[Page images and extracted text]
____________________
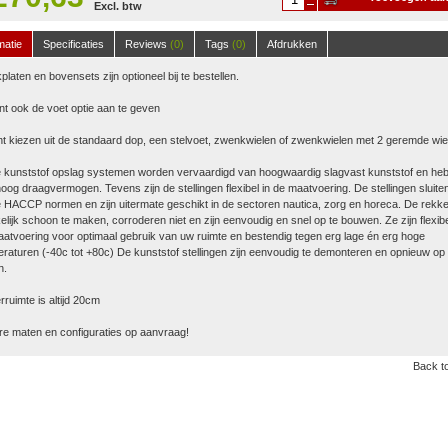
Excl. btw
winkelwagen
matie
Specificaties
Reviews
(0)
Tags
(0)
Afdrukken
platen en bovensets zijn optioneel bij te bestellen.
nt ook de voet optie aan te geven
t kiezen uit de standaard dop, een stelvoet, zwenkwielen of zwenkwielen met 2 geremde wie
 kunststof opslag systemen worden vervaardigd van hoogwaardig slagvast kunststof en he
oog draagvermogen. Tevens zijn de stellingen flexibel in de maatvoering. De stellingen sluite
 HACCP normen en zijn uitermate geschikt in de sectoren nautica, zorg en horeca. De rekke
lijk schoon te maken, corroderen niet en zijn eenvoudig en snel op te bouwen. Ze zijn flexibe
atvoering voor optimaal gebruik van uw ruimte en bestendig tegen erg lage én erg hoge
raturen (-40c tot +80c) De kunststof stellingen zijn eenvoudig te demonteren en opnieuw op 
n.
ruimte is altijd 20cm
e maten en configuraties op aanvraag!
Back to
____________________
## EXERCISE GOAL
All that is wanted is the line with "t kiezen uit" and every later line in the entries, reproduced exactly.

## EXERCISE RESPONSE
t kiezen uit de standaard dop, een stelvoet, zwenkwielen of zwenkwielen met 2 geremde wie
 kunststof opslag systemen worden vervaardigd van hoogwaardig slagvast kunststof en he
oog draagvermogen. Tevens zijn de stellingen flexibel in de maatvoering. De stellingen sluite
 HACCP normen en zijn uitermate geschikt in de sectoren nautica, zorg en horeca. De rekke
lijk schoon te maken, corroderen niet en zijn eenvoudig en snel op te bouwen. Ze zijn flexibe
atvoering voor optimaal gebruik van uw ruimte en bestendig tegen erg lage én erg hoge
raturen (-40c tot +80c) De kunststof stellingen zijn eenvoudig te demonteren en opnieuw op 
n.
ruimte is altijd 20cm
e maten en configuraties op aanvraag!
Back to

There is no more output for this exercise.